Поляк поворотил в просеку, и чрез несколько минут мы въехали на обширный двор. С полдюжины всякого рода собак подняли ужасный лай, а на крыльцо длинного оштукатуренного флигеля высыпало человек пять или шесть дюжих лакеев. Один из них принял меня под руку из саней и, введя в просторную и весьма чисто убранную столовую, побежал доложить хозяину, что приехал русской офицер. Судя по вежливому приему слуг, я должен был надеяться, что хозяин обойдется со мною очень ласково — и не ошибся. Двери в гостиную растворились; небольшого роста худощавый старичок выбежал ко мне навстречу с распростертыми объятиями. «Милости просим, дорогой гость! — закричал он по-русски, обнимая меня с изъявлениями живейшей радости.

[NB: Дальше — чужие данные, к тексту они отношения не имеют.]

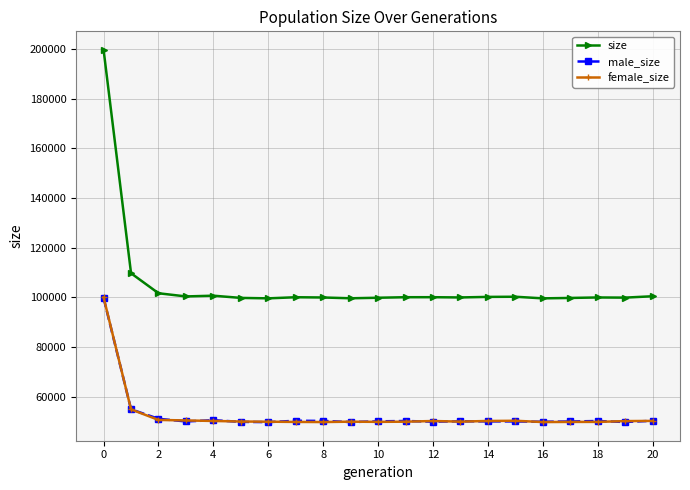

What is the greatest value displayed?

199702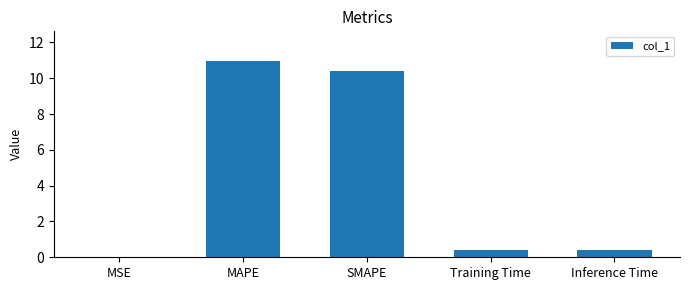

Is it true that the value at Inference Time is 0.4?

True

— Милости просим! Для меня всегда, истинный праздник, когда русской офицер заедет в мой дом. Прошу покорно садиться. Да скиньте вашу саблю, отдохните, успокойтесь!» Я стал было извиняться, но ласковый хозяин не дал мне выговорить ни слова, осыпал меня приветствиями и, браня без милосердия французов, твердил беспрестанно: «Защитники, спасители наши! Как нам вас не любить? Если б не вы, мы вовсе бы погибли! Эти злодеи, французы, грабители! Ползлота в кармане не оставили; все обобрали: скот, деньги, вещи; ну верите ль богу! — примолвил он, вынимая из кармана золотую табакерку рублей в шестьсот, — хоть по миру ступай по милости этих варваров: в разор разорили нас бедных!» «Все это хорошо, — думал я, — но нищий, который нюхает табак из золотой табакерки, верно, найдет, чем покормить своего защитника и спасителя». Прошло около часа, хозяин не унимался хвалить русских офицеров, бранить французов и даже несколько раз, в восторге пламенной благодарности, прижимал меня к своему сердцу, но об ужине и речи не было. Наконец, я решился намекнуть, что русской офицер также может и устать и проголодаться. «Так вы хотите ужинать? — вскричал хозяин. — Что же вы не говорите? Помилуйте! вы здесь у себя дома — приказывайте! Для кого другова, а для вас у меня все найдется. Гей, хлопец!» Вошел слуга; хозяин пошептал ему что-то на ухо и принялся снова осыпать меня вежливостями. Прошло еще с полчаса, и, признаюсь, это словесное угощение начало мне становиться в тягость, тем более что в прищуренных и лукавых глазах хозяина заметно было что-то такое, что совершенно противоречило кроткому его голосу и словам, исполненным ласки и чувствительности. Вошел слуга и доложил, что ужин готов. Мы вышли в столовую. Небольшой круглый стол был накрыт для одного меня; на нем стояла дорогая серебряная миска, два покрытых блюда, также серебряных, два граненых графина с водою, и на фарфоровой прекрасной тарелке лежал маленькой ломтик хлеба, так ровно, так гладко и так красиво отрезанный, что можно было им залюбоваться, если б он не был чернее сапожной ваксы. «Не погневайтесь! — Сказал хозяин, садясь насупротив меня, — я сам никогда не ужинаю, а признаюсь — люблю смотреть, когда у меня кушают другие. Прошу покорно! — продолжал он; подавая мне глубокую тарелу с супом. — Вы человек военный, вам не всегда удастся хорошо поужинать. Милости просим! это немецкой васер-суп»[143].